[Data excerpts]
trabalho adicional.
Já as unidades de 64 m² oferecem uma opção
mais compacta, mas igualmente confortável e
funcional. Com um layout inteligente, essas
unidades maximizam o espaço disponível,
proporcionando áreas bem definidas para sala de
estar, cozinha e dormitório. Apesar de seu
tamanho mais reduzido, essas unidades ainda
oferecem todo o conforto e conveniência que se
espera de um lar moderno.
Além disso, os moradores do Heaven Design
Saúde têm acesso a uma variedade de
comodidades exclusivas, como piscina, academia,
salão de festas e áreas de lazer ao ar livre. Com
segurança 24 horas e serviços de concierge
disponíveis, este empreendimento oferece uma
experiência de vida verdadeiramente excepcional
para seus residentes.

==

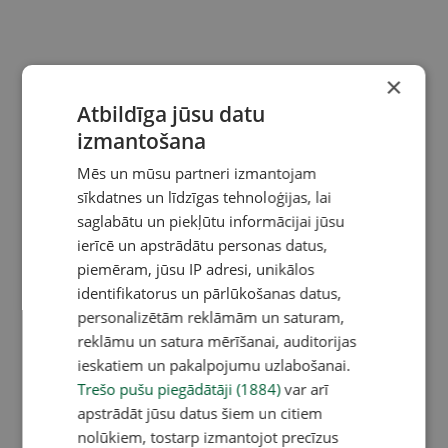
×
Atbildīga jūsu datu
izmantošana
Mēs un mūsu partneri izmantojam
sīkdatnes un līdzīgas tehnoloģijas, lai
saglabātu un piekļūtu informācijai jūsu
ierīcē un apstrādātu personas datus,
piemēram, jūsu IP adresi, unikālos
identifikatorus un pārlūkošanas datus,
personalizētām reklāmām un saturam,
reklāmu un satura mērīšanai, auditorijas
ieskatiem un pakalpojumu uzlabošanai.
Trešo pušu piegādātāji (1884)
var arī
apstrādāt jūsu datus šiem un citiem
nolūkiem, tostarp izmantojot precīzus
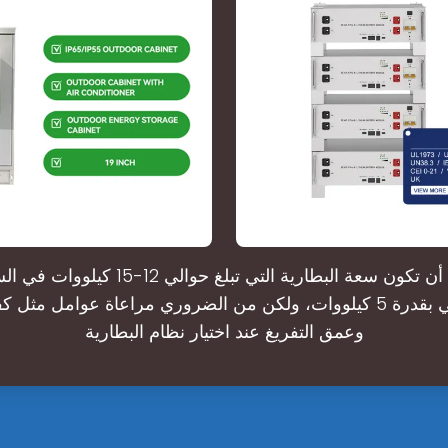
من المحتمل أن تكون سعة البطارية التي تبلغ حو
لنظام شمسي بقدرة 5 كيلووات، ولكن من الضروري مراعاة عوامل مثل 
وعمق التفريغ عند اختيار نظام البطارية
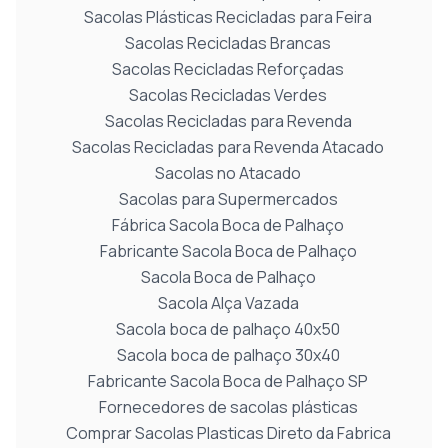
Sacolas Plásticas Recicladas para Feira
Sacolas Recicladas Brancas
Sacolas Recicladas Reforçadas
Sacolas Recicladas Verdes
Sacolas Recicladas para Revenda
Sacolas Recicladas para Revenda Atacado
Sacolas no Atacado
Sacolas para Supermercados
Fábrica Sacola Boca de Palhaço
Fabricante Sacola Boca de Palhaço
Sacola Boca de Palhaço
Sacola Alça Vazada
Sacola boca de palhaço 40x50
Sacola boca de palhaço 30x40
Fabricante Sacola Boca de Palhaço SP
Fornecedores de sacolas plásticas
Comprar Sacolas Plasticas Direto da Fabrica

Work task
Which lines in the material above contain the string "unidades"? Pick out each one in full, and treat uppercase and lowercase letters as different.

Expected output
Já as unidades de 64 m² oferecem uma opção
unidades maximizam o espaço disponível,
tamanho mais reduzido, essas unidades ainda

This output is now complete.